### Exercise description
Going through the material underneath, give only the number of lines that contain "PlayStation".
*** Begin section ***
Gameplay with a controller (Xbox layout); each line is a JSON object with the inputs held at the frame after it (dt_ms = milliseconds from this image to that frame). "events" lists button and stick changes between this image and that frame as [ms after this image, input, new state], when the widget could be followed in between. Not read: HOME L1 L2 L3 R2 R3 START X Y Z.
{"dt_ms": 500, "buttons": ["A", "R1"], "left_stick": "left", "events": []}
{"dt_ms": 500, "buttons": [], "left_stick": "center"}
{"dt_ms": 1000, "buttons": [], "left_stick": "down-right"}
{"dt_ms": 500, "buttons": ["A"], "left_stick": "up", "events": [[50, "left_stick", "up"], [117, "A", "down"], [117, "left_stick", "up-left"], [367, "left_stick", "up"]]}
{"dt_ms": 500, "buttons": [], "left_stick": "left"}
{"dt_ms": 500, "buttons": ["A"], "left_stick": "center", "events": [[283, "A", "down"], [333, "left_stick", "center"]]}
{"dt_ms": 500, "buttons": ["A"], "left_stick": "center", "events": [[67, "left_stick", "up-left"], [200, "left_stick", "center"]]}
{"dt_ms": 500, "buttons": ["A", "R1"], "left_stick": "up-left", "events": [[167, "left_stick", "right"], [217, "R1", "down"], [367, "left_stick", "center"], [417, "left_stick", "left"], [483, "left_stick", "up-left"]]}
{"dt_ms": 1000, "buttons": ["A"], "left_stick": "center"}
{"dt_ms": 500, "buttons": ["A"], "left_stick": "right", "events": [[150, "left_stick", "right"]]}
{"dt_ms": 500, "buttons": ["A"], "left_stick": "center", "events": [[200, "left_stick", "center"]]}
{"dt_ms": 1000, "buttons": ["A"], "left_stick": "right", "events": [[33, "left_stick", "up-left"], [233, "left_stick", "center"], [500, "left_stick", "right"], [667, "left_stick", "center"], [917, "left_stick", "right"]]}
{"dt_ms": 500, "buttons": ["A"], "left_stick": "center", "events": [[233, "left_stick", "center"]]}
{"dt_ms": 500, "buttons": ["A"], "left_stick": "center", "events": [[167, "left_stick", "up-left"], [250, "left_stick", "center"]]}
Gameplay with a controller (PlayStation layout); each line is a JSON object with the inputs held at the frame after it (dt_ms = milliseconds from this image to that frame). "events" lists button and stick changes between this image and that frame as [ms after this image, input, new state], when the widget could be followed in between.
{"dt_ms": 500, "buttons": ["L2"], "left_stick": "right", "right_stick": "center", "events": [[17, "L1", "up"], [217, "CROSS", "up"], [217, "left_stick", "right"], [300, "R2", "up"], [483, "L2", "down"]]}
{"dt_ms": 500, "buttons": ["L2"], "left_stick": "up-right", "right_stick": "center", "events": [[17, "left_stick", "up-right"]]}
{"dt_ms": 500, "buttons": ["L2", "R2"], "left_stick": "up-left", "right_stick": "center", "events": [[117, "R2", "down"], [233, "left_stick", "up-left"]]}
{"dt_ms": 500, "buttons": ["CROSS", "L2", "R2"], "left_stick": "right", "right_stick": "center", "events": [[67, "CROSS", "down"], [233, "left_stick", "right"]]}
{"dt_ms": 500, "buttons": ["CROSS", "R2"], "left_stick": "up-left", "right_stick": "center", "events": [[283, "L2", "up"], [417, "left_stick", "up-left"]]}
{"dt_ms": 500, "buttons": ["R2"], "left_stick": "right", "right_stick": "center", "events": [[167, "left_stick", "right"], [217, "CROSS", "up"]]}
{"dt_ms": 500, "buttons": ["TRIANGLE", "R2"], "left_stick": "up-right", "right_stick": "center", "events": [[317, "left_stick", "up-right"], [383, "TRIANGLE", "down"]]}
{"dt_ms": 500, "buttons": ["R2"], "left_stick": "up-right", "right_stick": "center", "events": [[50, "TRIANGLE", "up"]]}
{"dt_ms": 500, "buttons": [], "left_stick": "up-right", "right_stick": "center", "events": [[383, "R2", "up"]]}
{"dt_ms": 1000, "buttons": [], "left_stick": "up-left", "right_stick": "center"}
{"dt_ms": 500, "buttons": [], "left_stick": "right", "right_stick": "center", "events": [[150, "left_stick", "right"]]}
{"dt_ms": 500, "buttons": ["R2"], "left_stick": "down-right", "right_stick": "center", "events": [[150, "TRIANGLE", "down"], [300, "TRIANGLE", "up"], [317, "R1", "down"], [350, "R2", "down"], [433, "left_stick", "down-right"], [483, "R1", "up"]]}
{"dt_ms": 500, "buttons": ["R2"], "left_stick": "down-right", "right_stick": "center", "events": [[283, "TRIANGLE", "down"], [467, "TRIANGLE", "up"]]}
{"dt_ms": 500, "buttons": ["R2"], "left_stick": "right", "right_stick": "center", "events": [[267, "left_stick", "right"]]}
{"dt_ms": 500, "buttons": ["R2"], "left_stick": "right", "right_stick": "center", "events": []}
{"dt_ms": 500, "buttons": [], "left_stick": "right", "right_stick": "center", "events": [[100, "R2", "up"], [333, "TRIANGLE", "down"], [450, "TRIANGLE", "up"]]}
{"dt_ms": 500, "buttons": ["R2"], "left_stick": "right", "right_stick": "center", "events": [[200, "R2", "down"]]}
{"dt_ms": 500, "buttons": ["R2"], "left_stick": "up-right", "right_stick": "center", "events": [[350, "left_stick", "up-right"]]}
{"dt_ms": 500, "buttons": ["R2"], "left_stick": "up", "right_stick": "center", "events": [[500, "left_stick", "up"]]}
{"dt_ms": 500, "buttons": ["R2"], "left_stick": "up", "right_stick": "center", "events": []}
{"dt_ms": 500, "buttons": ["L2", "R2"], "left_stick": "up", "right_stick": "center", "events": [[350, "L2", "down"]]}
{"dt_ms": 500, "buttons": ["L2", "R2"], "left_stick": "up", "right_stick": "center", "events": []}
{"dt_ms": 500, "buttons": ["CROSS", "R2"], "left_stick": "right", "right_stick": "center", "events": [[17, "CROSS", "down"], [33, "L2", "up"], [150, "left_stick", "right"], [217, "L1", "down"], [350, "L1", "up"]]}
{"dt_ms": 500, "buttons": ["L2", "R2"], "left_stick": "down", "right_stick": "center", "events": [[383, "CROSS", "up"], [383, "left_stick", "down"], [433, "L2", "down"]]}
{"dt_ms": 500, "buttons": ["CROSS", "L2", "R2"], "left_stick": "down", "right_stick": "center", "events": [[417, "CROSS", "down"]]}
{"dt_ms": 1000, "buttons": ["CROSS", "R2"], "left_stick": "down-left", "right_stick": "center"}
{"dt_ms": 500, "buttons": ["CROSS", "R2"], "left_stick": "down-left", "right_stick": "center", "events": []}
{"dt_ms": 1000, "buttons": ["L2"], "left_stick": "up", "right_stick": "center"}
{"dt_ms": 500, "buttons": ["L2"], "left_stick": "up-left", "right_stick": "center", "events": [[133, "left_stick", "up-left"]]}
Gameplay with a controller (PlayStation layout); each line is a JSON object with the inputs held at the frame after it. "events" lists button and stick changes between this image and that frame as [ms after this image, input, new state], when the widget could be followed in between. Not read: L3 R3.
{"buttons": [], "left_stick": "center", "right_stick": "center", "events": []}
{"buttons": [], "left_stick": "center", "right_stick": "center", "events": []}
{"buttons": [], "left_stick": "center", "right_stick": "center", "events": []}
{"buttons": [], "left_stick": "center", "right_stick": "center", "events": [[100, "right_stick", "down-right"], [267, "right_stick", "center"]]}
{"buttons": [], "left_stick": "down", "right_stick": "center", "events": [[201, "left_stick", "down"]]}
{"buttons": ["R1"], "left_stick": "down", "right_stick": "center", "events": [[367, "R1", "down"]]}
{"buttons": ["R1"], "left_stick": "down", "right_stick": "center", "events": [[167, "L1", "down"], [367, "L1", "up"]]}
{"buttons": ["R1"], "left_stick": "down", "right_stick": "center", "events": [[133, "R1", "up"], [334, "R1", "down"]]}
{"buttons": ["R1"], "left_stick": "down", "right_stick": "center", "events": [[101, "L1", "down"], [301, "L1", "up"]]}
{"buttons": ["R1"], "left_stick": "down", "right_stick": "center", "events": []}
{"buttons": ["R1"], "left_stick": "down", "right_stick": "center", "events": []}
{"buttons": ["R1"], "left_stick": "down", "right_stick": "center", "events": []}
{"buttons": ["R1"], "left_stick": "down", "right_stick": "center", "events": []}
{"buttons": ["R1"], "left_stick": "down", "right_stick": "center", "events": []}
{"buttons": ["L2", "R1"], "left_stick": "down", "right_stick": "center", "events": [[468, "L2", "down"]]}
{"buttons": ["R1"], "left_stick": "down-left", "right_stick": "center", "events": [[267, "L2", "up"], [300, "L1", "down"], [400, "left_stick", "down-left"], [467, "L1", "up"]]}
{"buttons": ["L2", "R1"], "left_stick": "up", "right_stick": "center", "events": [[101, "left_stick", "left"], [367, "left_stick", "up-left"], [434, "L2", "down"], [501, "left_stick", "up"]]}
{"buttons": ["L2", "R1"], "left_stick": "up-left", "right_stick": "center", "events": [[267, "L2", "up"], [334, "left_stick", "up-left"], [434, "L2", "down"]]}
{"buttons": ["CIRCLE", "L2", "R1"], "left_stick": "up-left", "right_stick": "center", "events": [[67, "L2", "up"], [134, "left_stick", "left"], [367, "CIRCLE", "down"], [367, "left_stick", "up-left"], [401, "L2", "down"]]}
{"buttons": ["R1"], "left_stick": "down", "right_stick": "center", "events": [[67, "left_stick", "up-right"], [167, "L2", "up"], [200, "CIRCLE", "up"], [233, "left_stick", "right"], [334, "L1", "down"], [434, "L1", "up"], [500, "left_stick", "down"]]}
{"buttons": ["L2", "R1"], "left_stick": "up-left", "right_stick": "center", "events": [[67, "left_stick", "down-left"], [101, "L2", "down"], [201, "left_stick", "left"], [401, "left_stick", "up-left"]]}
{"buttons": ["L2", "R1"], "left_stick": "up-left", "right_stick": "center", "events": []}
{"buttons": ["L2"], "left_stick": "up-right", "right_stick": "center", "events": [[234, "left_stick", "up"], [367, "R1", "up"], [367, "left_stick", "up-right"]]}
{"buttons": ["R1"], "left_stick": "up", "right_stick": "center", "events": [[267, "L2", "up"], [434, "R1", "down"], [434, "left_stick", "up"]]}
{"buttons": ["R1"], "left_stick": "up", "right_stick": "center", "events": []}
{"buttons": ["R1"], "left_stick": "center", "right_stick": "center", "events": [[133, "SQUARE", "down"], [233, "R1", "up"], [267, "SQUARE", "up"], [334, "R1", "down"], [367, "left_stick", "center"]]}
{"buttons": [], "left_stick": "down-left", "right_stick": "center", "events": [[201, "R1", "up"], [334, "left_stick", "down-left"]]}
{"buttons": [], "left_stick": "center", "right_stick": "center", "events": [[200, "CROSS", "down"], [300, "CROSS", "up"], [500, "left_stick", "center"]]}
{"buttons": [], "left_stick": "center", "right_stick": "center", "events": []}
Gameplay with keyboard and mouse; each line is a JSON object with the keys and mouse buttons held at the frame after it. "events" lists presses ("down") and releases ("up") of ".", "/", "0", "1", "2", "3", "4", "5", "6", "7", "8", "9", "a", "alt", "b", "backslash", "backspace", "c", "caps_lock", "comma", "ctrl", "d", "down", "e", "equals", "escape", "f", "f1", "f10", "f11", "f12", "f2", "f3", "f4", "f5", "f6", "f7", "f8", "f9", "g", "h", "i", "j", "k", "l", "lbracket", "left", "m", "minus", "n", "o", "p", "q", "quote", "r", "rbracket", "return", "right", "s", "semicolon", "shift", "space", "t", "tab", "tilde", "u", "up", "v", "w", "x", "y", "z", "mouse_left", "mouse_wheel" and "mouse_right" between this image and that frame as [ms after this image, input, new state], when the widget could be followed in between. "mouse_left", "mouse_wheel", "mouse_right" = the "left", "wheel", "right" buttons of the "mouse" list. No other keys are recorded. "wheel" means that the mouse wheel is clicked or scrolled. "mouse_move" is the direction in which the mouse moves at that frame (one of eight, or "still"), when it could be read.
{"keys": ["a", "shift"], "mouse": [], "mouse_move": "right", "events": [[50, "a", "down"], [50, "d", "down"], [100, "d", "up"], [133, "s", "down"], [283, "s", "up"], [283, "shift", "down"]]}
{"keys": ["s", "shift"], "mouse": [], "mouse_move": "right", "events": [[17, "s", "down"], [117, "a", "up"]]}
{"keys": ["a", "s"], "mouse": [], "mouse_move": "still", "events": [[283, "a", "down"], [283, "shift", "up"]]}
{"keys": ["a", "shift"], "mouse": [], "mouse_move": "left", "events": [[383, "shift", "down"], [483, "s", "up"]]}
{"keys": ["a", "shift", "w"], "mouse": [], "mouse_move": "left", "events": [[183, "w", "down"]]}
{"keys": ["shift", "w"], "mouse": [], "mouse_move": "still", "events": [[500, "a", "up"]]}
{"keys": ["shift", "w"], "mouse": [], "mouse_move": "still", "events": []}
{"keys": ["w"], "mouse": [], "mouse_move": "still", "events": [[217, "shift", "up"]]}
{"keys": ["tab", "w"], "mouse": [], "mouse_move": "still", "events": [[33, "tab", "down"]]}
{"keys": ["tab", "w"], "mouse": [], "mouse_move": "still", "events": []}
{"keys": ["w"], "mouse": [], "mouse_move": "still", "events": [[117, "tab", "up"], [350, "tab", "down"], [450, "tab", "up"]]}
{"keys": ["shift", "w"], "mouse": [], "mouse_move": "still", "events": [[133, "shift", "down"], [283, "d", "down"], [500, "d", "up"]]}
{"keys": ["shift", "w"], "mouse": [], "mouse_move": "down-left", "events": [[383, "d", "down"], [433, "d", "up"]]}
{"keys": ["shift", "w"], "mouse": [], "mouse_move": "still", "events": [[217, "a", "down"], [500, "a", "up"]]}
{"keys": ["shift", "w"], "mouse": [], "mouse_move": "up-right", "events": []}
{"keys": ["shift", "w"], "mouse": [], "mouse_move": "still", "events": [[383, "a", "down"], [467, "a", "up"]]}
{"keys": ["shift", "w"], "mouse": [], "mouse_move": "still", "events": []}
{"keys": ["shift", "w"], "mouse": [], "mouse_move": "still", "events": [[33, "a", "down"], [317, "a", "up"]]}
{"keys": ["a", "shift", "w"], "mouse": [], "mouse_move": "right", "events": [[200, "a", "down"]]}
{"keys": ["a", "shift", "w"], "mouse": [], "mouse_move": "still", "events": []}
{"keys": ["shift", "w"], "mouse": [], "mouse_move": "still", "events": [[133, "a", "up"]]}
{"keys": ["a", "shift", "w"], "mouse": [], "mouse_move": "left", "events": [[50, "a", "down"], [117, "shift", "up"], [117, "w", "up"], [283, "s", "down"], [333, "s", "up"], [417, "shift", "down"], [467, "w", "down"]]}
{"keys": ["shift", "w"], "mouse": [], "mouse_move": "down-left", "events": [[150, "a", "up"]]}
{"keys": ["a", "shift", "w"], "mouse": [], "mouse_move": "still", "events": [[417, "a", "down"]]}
*** End section ***
### Written solution
2